Task directions: Quote, exactly, the line holding "ОСНОВНЫЕ ПОКАЗАТЕЛИ САЙТА" and all lines after it to the end of the records below. Exclude pictures.

Excerpted data:
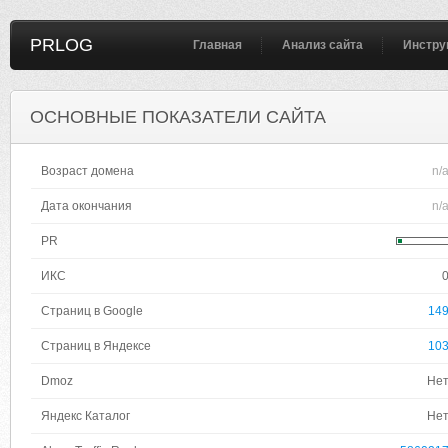
PRLOG
Главная
Анализ сайта
Инстру
ОСНОВНЫЕ ПОКАЗАТЕЛИ САЙТА
Возраст домена
n/
Дата окончания
n/
PR
ИКС
Страниц в Google
14
Страниц в Яндексе
10
Dmoz
Не
Яндекс Каталог
Не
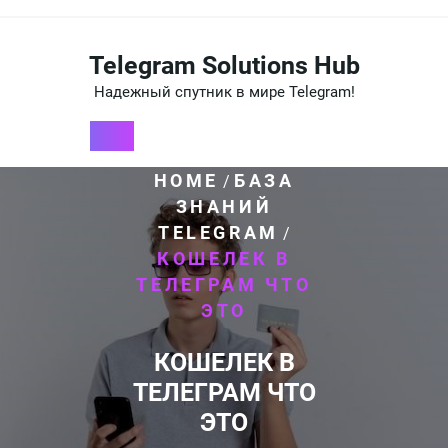
Перейти
к
содержимому
Telegram Solutions Hub
Надежный спутник в мире Telegram!
HOME
БАЗА
/
ЗНАНИЙ
TELEGRAM
/
КОШЕЛЕК В
ТЕЛЕГРАМ ЧТО
ЭТО
КОШЕЛЕК В
ТЕЛЕГРАМ ЧТО
ЭТО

Answer to this exercise:
ОСНОВНЫЕ ПОКАЗАТЕЛИ САЙТА
Возраст домена
n/
Дата окончания
n/
PR
ИКС
Страниц в Google
14
Страниц в Яндексе
10
Dmoz
Не
Яндекс Каталог
Не
Перейти
к
содержимому
Telegram Solutions Hub
Надежный спутник в мире Telegram!
HOME
БАЗА
/
ЗНАНИЙ
TELEGRAM
/
КОШЕЛЕК В
ТЕЛЕГРАМ ЧТО
ЭТО
КОШЕЛЕК В
ТЕЛЕГРАМ ЧТО
ЭТО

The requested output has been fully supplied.